VB6 and 482 Printer errors (Hello 1998)

Recently at my day job I was called in to check out an issue that sprung up after a new printer driver was installed. My first thoughts were “Oh, they can’t print now; let’s back-level the drivers.” Of course, I work with a great bunch of folks, and that had already been tried and the problem was still there. Ah, well that mea.. what?


This is an old school VB6 application that does little more than update a local SQL instance and print out some reports. There is a new application replacing it, but they have to live side-by-side for a few weeks. After that, all work is shifted to the new system. In order for the new system to work a new printer is being used. This is where the print driver comes in.

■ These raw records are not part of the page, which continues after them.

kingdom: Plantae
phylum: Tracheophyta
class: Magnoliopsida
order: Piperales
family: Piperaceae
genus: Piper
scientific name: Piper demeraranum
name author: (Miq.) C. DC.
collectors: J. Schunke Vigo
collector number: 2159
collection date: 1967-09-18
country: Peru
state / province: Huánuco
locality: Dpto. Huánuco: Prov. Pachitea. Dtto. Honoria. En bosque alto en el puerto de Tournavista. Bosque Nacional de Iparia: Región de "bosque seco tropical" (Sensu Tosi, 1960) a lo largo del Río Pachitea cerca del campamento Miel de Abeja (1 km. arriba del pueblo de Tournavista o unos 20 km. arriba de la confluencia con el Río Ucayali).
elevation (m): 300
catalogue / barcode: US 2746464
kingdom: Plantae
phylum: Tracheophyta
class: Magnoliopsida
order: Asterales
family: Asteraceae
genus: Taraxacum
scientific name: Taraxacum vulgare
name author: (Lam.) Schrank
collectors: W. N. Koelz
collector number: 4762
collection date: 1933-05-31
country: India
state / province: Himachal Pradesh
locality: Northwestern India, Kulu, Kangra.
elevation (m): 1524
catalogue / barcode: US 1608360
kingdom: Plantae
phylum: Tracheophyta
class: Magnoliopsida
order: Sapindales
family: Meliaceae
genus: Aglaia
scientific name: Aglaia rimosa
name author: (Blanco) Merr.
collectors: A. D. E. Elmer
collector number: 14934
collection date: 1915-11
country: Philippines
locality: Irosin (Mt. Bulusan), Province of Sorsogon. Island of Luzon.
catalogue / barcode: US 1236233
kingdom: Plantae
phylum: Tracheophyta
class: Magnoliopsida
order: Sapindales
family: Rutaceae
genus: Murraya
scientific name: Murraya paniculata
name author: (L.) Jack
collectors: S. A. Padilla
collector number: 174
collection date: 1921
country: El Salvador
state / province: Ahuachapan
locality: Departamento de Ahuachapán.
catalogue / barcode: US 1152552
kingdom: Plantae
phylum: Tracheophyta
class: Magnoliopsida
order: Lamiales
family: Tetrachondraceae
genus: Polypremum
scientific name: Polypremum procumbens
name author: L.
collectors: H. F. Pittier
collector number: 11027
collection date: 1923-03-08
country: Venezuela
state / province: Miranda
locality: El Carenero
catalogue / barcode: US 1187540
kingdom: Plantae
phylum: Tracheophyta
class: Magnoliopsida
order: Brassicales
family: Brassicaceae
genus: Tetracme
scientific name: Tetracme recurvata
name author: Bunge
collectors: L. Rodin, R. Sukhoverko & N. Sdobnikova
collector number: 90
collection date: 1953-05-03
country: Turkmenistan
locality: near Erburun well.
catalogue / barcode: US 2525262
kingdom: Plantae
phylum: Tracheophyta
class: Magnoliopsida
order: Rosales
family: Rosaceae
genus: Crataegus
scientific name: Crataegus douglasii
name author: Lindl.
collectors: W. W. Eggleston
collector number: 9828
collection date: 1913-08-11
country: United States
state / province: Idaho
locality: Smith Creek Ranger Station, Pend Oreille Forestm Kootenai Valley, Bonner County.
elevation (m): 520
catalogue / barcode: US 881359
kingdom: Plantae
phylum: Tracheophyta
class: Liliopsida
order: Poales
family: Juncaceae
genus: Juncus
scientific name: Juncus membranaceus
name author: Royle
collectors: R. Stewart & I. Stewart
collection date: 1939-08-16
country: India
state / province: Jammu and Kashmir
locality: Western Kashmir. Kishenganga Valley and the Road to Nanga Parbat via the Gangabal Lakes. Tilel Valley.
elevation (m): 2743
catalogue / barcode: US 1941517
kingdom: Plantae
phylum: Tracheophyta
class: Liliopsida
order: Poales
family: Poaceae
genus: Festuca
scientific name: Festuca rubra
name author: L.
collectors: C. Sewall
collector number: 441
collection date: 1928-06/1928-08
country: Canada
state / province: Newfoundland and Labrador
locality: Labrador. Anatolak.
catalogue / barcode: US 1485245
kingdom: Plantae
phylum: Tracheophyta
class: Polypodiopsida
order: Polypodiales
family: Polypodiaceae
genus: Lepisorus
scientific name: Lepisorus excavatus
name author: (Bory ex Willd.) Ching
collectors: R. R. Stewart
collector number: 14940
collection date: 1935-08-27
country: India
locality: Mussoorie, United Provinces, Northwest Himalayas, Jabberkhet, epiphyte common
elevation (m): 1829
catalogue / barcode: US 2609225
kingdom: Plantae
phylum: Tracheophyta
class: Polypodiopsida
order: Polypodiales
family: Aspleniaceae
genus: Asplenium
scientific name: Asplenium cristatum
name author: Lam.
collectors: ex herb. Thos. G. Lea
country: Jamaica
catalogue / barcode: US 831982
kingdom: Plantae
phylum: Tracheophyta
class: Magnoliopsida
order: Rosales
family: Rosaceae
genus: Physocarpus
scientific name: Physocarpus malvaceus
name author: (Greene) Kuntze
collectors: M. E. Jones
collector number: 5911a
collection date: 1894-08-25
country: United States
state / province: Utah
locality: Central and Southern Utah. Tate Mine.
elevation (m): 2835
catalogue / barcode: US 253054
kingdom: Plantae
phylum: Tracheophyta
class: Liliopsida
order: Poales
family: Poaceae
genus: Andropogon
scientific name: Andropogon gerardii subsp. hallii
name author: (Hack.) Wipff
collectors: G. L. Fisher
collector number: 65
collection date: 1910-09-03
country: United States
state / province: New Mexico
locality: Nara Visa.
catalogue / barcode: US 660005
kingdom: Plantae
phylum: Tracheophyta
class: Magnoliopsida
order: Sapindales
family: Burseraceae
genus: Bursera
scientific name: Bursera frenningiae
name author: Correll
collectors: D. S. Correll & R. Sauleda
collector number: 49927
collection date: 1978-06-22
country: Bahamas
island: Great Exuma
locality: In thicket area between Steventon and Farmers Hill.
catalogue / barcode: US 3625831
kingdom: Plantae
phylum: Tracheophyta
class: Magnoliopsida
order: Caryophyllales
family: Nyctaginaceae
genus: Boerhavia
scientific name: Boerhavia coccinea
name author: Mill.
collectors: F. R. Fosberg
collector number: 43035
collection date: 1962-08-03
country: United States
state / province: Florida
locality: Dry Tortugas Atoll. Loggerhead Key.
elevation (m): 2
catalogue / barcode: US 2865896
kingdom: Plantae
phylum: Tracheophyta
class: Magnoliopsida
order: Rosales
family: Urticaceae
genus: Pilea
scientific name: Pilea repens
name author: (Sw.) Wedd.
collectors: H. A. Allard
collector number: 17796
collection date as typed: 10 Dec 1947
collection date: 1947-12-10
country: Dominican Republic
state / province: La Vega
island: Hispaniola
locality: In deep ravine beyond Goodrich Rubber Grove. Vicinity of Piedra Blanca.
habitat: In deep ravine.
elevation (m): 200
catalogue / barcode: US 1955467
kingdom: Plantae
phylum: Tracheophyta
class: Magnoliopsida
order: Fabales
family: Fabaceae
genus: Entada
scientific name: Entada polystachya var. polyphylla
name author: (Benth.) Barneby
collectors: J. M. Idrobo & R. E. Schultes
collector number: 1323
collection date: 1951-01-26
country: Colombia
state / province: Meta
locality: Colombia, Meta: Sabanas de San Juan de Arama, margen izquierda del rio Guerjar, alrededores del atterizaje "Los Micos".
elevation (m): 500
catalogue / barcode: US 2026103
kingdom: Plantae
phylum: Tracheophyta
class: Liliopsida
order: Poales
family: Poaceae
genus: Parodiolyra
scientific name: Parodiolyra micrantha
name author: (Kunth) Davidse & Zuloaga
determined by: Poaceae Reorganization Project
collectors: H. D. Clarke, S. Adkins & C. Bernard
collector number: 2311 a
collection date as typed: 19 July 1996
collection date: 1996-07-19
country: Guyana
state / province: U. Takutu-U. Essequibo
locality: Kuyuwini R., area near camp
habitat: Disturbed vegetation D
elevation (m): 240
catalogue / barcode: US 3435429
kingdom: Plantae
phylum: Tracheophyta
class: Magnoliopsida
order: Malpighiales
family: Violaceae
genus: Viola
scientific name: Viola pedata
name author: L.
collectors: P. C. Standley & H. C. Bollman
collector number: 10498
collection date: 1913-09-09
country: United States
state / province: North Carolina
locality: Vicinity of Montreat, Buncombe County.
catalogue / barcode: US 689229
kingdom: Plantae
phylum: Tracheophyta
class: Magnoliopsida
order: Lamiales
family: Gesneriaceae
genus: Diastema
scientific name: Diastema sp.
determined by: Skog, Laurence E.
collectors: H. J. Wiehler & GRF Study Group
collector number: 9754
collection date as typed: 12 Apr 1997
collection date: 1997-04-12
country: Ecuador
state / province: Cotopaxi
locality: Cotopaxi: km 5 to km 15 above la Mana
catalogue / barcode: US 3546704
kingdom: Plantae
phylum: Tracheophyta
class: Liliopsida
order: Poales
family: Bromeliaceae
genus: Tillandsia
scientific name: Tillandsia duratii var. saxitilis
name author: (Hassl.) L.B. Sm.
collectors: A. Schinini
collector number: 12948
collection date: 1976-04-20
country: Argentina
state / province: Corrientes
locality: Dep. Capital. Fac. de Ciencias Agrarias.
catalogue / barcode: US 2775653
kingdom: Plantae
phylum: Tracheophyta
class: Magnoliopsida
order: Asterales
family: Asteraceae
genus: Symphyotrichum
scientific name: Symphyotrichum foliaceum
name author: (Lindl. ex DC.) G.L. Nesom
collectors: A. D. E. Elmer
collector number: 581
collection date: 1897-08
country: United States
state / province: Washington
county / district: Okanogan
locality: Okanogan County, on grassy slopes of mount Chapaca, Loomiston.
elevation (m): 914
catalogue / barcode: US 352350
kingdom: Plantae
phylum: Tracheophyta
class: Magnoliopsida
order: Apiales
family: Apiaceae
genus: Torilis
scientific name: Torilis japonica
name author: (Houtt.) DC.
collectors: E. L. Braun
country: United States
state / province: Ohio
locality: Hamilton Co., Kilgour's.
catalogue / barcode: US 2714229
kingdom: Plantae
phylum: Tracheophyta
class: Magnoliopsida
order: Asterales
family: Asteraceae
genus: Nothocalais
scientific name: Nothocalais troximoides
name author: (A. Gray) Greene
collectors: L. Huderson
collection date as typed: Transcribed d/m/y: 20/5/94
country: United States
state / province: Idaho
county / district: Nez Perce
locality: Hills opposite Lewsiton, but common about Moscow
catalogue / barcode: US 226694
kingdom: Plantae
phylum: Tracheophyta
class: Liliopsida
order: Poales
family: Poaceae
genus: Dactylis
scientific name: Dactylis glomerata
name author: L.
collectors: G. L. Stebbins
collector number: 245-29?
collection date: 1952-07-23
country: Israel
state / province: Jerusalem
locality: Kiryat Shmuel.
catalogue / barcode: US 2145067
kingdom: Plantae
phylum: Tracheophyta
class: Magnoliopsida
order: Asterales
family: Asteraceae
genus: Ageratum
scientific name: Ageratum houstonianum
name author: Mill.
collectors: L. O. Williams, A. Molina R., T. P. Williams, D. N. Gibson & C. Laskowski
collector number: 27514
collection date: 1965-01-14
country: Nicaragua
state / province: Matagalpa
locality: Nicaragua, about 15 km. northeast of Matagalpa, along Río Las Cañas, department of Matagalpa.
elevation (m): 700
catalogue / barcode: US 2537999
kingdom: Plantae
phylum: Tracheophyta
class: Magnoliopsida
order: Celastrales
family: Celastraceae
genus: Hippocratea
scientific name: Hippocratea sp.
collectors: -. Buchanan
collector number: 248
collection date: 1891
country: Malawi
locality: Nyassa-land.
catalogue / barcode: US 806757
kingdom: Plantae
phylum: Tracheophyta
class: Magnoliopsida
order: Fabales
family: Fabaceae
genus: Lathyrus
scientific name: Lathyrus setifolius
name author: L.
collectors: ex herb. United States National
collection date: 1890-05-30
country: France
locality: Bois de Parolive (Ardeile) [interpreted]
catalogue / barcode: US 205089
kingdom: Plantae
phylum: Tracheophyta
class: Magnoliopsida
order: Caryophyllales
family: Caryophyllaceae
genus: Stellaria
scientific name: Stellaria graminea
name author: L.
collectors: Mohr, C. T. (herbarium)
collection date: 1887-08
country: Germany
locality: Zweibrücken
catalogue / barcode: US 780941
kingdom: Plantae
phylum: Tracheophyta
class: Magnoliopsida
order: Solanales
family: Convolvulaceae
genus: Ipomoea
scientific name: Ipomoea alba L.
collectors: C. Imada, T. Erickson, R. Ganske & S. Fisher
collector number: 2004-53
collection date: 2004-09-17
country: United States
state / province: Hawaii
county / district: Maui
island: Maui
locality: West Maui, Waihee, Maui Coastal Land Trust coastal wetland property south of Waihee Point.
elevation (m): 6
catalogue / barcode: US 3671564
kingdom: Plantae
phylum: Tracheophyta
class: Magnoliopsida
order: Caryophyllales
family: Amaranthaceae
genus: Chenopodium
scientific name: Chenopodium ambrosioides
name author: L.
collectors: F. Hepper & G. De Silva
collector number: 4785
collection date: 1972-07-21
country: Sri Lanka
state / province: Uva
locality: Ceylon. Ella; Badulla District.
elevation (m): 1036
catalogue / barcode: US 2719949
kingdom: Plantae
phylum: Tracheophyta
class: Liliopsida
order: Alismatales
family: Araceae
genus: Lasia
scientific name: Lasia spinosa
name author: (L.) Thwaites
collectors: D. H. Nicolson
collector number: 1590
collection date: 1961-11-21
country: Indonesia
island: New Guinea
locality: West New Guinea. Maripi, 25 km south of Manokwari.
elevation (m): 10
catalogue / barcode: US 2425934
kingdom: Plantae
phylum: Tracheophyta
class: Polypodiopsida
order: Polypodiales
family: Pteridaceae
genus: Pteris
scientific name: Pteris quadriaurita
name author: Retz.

This application is old. It’s no longer maintained. It’s going away in a few weeks. Why are we fixing it? Turns out one of the reports—the only report that’s broken mind you—is needed for daily operations. As the application is rolled out the report will be used for two weeks and eventually be replaced by the new. This means we need to have that report working.

What Caused It?

As with any strange issue, it could only be reproduced under certain conditions. In our case some of the details were flaky but boiled down to this:

  1. Only happened on one specific report
  2. Wouldn’t happen with the running user had Admin rights
  3. Would throw a 482 error in the log

The interesting thing here was the 482 error and the fact it worked for Administrators. I had the code available and we could see that it was using the simple PrintForm VB6 function. This function was being called inside of an old Crystal Reports control. The problem came up because before it would print it would check some properties. This would usually be fine, but since the application was written to simplify user interaction a lot of values were pulled from registry settings. Below I have a screen shot of the procmon capture, this shows the spool service trying to call the EPSON TM-L90 Label printer.

As it turns out, part of the driver install is to remove the old printer names and unify them under one unique name. This unfortunately broke this specific part of the application because it would call out to the spooler and it would return an unknown error code.


The fix

Well in this instance we were able to change our registry setting inside of the application to a printer that existed and it allowed the application to press on. But, if you run into this issue your self you can use procmon to see what your spoolsv.exe is trying to contact.